30. No que se refere ao argumento de que o Tribunal estaria a exercer
jurisdição de primeira instância, o Tribunal reitera a sua jurisprudência
estabelecida no sentido de que, de acordo com o Artigo 3.º do Protocolo,
é provido de competência jurisdicional em razão da matéria sempre que a
Petição a si apresentada apresentar alegações de violação dos direitos
humanos protegidos pela Carta ou por qualquer outro instrumento de
direitos humanos ratificado pelo Estado em causa.5 Uma vez que as
presentes Petições consolidadas levantam alegações de violação dos
Artigos 2.º, 3.º e 7.º da Carta, o Tribunal conclui que não estaria a exercer
jurisdição de primeira instância ao considerar essas alegações, mas sim a
cumprir o seu mandato de interpretar e aplicar a Carta e outros
instrumentos de direitos humanos.
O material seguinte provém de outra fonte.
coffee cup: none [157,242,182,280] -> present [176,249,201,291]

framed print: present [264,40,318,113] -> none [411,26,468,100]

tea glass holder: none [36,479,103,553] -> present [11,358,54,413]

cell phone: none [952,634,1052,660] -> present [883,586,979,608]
Por , conseguinte, o Tribunal , rejeita as
objecções do Estado Demandado.
31. No que diz respeito à alegação de que o Tribunal estaria a exercer
jurisdição recursória ao examinar certas alegações que já foram decididas
pelos tribunais nacionais do Estado Demandado, o Tribunal reitera a sua
posição de que não exerce jurisdição de recurso relativamente às decisões
dos tribunais nacionais.6 Concomitantemente, porém, e não obstante o
Tribunal não exercer jurisdição de recurso perante os tribunais nacionais,
é dotado de poderes para avaliar a propriedade ou impropriedade dos
processos internos em relação às normas estabelecidas nos instrumentos
5
Jibu Amir Mussa e Outro c. República Unida da Tanzânia (mérito e reparações) (28 de Novembro de
2019) 3 AfCLR 629, parágrafo 18-19.
6 Ernest Francis Mtingwi c. República do Malawi (competência) (15 de Março de 2013) 1 AfCLR 190,
parágrafo 14; Kennedy Ivan c. República Unida da Tanzânia (mérito) (28 de Setembro de 2017) 2
AfCLR 65, parágrafo 26; Nguza Viking (Babu Seya) e Johnson Nguza (Papi Kocha) c. República Unida
da Tanzânia (mérito) (23 de Março de 2018) 2 AfCLR 287, parágrafo 35.